John Madey

John MJ Madey (* 1943) is an American physicist. He led the team that built the first free electron laser ( FEL).

Madey studied at Caltech, with a bachelor's degree in physics at Alvin Tollestrup 1964. 1965 he made there his master's degree (formally in electrical engineering) in the laser pioneer Amnon Yariv. In 1971 he received his doctorate from Stanford University with William Fairbank Sr., where he developed a source of thermal positrons. As a student, he worked in the summer at Brookhaven National Laboratory in building the AGS synchrotron. After his doctorate, he was from 1971 on WW Hansen Laboratory at Stanford, where he invented the free electron laser and his team built up. In 1986, he received a research professor in the Department of Electrical Engineering at Stanford University.
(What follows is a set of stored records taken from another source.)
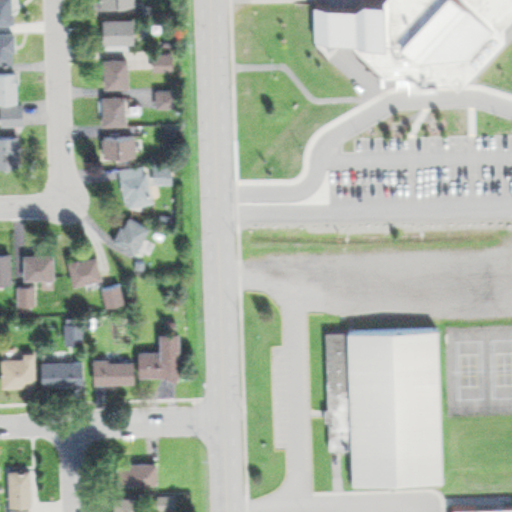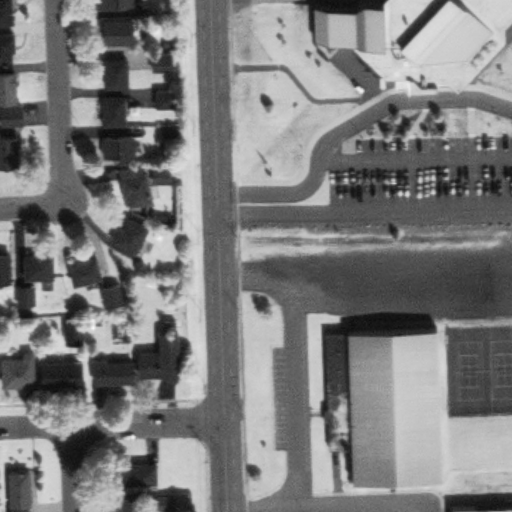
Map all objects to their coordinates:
building: (121, 5)
building: (8, 12)
building: (422, 31)
building: (121, 32)
building: (8, 49)
building: (168, 60)
building: (120, 74)
building: (172, 97)
building: (12, 101)
building: (119, 111)
building: (124, 147)
building: (11, 154)
building: (169, 173)
building: (140, 186)
building: (135, 236)
building: (42, 268)
building: (7, 269)
building: (89, 272)
building: (31, 296)
building: (117, 297)
building: (168, 359)
park: (480, 369)
building: (24, 372)
building: (120, 373)
building: (0, 375)
building: (68, 375)
park: (382, 376)
building: (394, 402)
building: (143, 473)
building: (1, 487)
building: (26, 488)
building: (172, 501)
building: (133, 505)
building: (484, 509)
building: (26, 510)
In 1989 he went with his FEL Laboratory of Stanford at Duke University, where he led a project that developed a FEL in a storage ring FEL and director of the laboratory was. He left in 1997 in the dispute from Duke University. There was also a dispute, as the Duke University patents Madey used on. 2002 won Madey before the Court of Appeal, which also affected in the U.S. research community had, since the court stopped the hitherto common practice to use such patented inventions for non-commercial purposes in basic research. From 1998 he was professor of physics at the University of Hawaii. Here he turned to FEL laser for remote sensing.

In 1989 he received the Medal of the Franklin Institute Ballantine. He was awarded the 2012 Robert R. Wilson Prize.